┌─ The records

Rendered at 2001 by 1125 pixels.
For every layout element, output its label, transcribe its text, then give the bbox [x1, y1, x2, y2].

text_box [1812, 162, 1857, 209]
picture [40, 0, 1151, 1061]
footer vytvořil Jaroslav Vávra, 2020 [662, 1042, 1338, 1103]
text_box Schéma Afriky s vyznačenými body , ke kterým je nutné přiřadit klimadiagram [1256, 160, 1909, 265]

└─

→ **Problem statement**
Repeat the listing above line by line, exactly as written.

→ **Exercise result**
Rendered at 2001 by 1125 pixels.
For every layout element, output its label, transcribe its text, then give the bbox [x1, y1, x2, y2].

text_box [1812, 162, 1857, 209]
picture [40, 0, 1151, 1061]
footer vytvořil Jaroslav Vávra, 2020 [662, 1042, 1338, 1103]
text_box Schéma Afriky s vyznačenými body , ke kterým je nutné přiřadit klimadiagram [1256, 160, 1909, 265]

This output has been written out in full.